## Text:
"""
For the Love of Math

I want to ask everyone a question. Am I the only one who remembers that at one time they really loved math?

I didn’t always love math, or reading. I found both of them rather difficult my first few years of school. I had classmates who went to preschool or had older siblings or stay at home moms who had a small head start on me for reading. I was determined to learn to read and I quickly caught up and surpassed many of my classmates.

Square One Television

Square One Television

It wasn’t until second grade that I discovered my love of math. There used to be an educational program on PBS called Square One Television. I became obsessed with this show because it took all these arithmetic concepts I had trouble grokking and explained them in a way I could understand.

They also talked about such advanced topics as Cryptography and Tesselations. (I do want to apologize for the dated content, this was created in the 1980’s.)

This show taught me what a googol was before the spelling changed and became a search engine/Big Brother. Even today when I see a number that is the same backwards and forwards I get really excited because I know it is a palindrome.

Yes, that is James Earl Jones.

Yes, that is James Earl Jones.

Notable people like James Earl Jones and Weird Al Yankovic appeared and lent their talents to making math fun for kids. If you do watch any of the clips I have linked to, please to watch the Weird Al one, it is full of Monty Python homages.

So, if I loved learning math so much and I enjoyed being challenged, why did I major in journalism rather than something math related?

My first major in college was engineering. I was bullied a lot in high school and I had a year where the highest grade I got on my report card was a C. As such, I wasn’t accepted to any of the schools I really wanted to go to. I went to the University of Wisconsin-Platteville to major in engineering. The male to female ratio at the time was two to one. After attending a tech conference where the male to female ratio was fifty to one, that seems positively progressive, but at the time, it was a bit of a shock.
"""
## Information provided:
"""
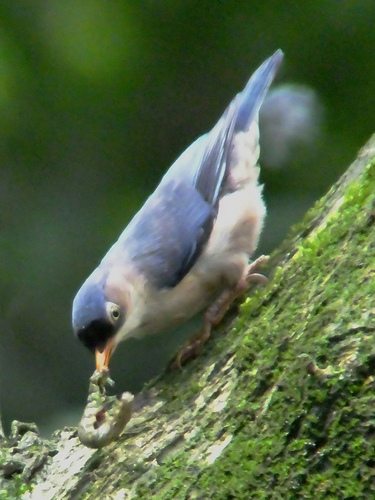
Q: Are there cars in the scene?
A: No, there are no cars.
"""
## What you need to do:
Render this sentence from the essay on loving math into Spanish: "It wasn’t until second grade that I discovered my love of math."

## Solution to this problem:
No fue sino hasta segundo grado que descubrí mi amor por las matemáticas.